Calculator
Formula Used
Average Daily Balance: ADB = Total weighted daily balances ÷ Number of days in the billing cycle.
Weighted Transaction Effect: Transaction effect × Active days. Purchases, cash advances, and fees increase balance. Payments and credits reduce balance.
Finance Charge: Chargeable ADB × APR ÷ Interest basis × Billing cycle days.
Ending Balance: Opening balance + increases − decreases + finance charge.
How to Use This Calculator
- Enter the opening balance from the start of the cycle.
- Enter the APR, cycle length, and interest basis.
- Select how transactions should apply inside the cycle.
- Add purchases, fees, payments, credits, and their cycle days.
- Press Calculate to see the result above the form.
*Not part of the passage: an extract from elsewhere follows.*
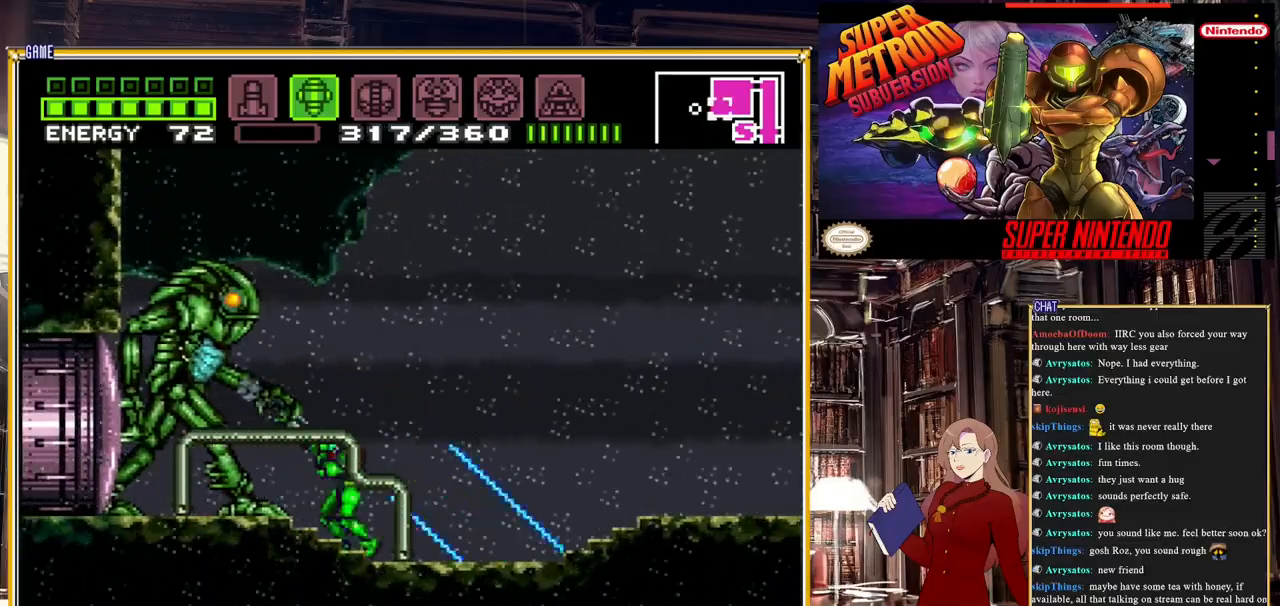
{"buttons": ["R1"], "events": [[133, "Y", "down"], [217, "DPAD_LEFT", "down"], [317, "Y", "up"], [350, "DPAD_LEFT", "up"]]}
- Use the CSV or PDF option to save the output.
Example Data Table
| Opening Balance | APR | Cycle Days | Transaction | Day | Amount |
|---|---|---|---|---|---|
| 1,200.00 | 22.99% | 30 | Purchase | 4 | 240.00 |
| 1,200.00 | 22.99% | 30 | Payment | 10 | 150.00 |
| 1,200.00 | 22.99% | 30 | Fee | 18 | 25.00 |
| 1,200.00 | 22.99% | 30 | Credit | 24 | 40.00 |
Average Daily Balance Math Guide
Understanding Average Daily Balance Math
Average daily balance is a common finance method. It measures how much balance was carried each day. The method does not use only the opening balance. It also does not use only the closing balance. It follows the account day by day. That makes timing very important.
Why Daily Timing Matters
A purchase made early affects more days. A purchase made late affects fewer days. A payment works the opposite way. An early payment lowers more daily balances. A late payment gives less relief. This is why two people can owe different charges. They may have the same total spending. Their transaction dates can still change interest.
How The Calculator Helps
This calculator separates each balance movement. You can enter purchases, fees, payments, and credits. Each entry has a billing cycle day. The tool applies the amount from that day forward. Then it adds all daily balances together. The total is divided by cycle days. That result is the average daily balance.
Finance Use
Credit card statements often use this idea. It can also help with internal finance checks. You can test different payment dates. You can compare early and late purchases. You can estimate the cost of carrying debt. The result is not a legal statement. It is a planning estimate. Always compare it with your issuer documents.
Better Planning
The method rewards early payments. It also shows the cost of waiting. Small timing changes can affect the final charge. Large purchases near the start matter more. Fees also increase the weighted balance. Credits reduce it when applied early. Use the table to review each entry. Check every day number before saving results. A clean list gives a cleaner estimate.
Common Mistakes
Many users enter transaction dates as calendar dates. This calculator needs billing cycle day numbers. Day one means the first day of the cycle. Another mistake is treating payments as purchases. Payments and credits should reduce the balance. Purchases and fees should increase it. Users should also confirm the APR basis. Some lenders use daily periodic rates. Others describe monthly periodic rates. This page uses the daily math method. It keeps the process transparent and easy to audit. This supports simple planning.
FAQs
What is average daily balance?
Average daily balance is the mean balance carried across a billing cycle. It weights the opening balance and each transaction by the number of days each amount affects the account.
Why does transaction day matter?
A transaction posted early affects more days than one posted late. Early purchases can raise the average. Early payments can reduce it.
Does this calculator handle payments?
Yes. Select payment as the transaction type. The calculator subtracts the amount and applies the reduction from the selected cycle day.
What is the finance charge?
The finance charge is estimated interest for the cycle. It uses chargeable average daily balance, APR, interest basis, and billing cycle days.
Should I use 365 or 360 days?
Use the basis shown in your agreement or statement. A 365 day basis is common. Some finance calculations use a 360 day basis.
Can the average daily balance be negative?
The math can produce a negative average if credits exceed balances. This calculator uses zero as the chargeable balance for interest estimates.
Is this the same as my card statement?
It is an estimate. Your issuer may use specific posting rules, grace periods, excluded balances, or separate rates for purchase and cash advance balances.
What does active days mean?
Active days are the days a transaction affects the balance. A purchase on day five affects more days than a purchase near the close date.